INSTRUCTIONS FOR THE TASK » Identify every line in the data that contains the string "whispering" and copy each of those lines. Case matters.

THE INPUT »

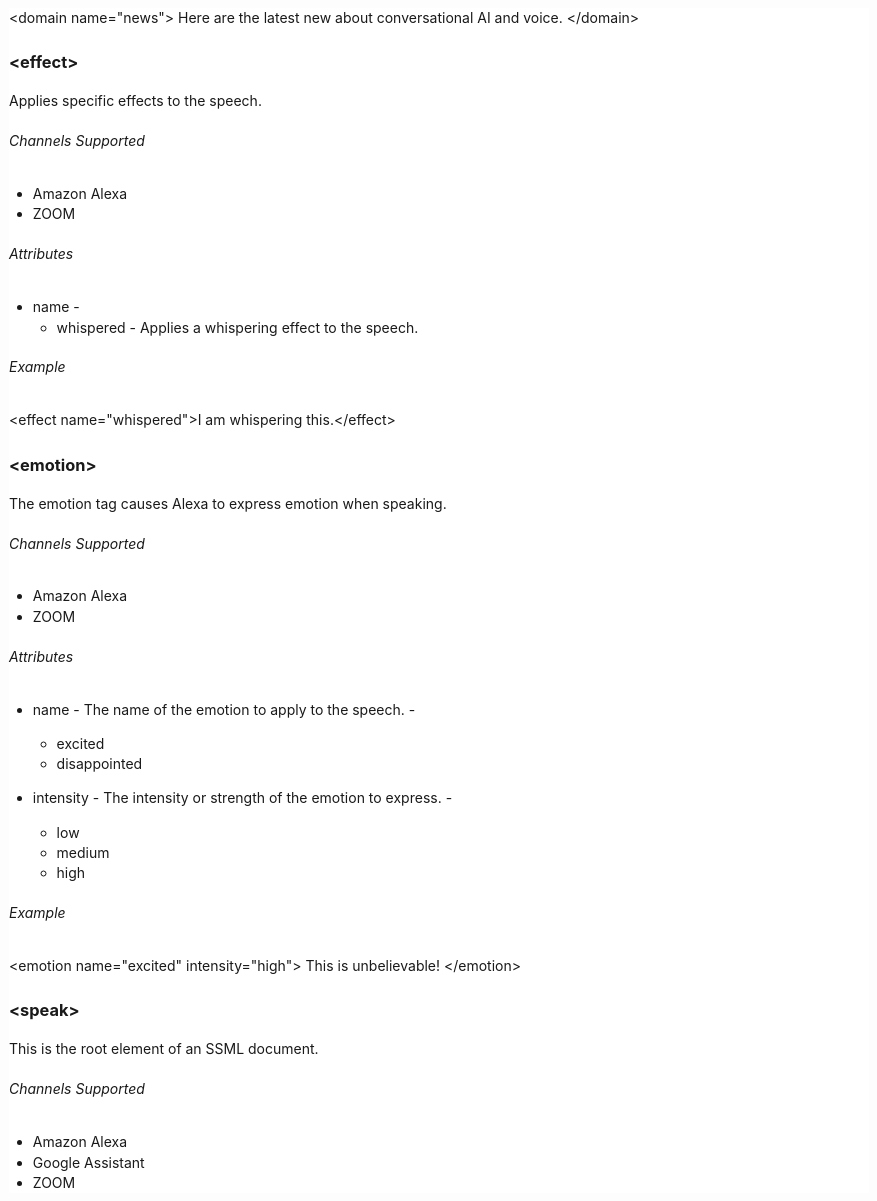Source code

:&lt;domain name="news">
Here are the latest new about conversational AI and voice.
&lt;/domain>

### &lt;effect>

Applies specific effects to the speech.

###### Channels Supported

-   Amazon Alexa
-   ZOOM

###### Attributes

-   name -
    -   whispered - Applies a whispering effect to the speech.

###### Example

&lt;effect name="whispered">I am whispering this.&lt;/effect>

### &lt;emotion>

The emotion tag causes Alexa to express emotion when speaking.

###### Channels Supported

-   Amazon Alexa
-   ZOOM

###### Attributes

-   name - The name of the emotion to apply to the speech. -

    -   excited
    -   disappointed

-   intensity - The intensity or strength of the emotion to express. -
    -   low
    -   medium
    -   high

###### Example

&lt;emotion name="excited" intensity="high">
This is unbelievable!
&lt;/emotion>

### &lt;speak>

This is the root element of an SSML document.

###### Channels Supported

-   Amazon Alexa
-   Google Assistant
-   ZOOM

RESULT FOR THIS TASK »
    -   whispered - Applies a whispering effect to the speech.
&lt;effect name="whispered">I am whispering this.&lt;/effect>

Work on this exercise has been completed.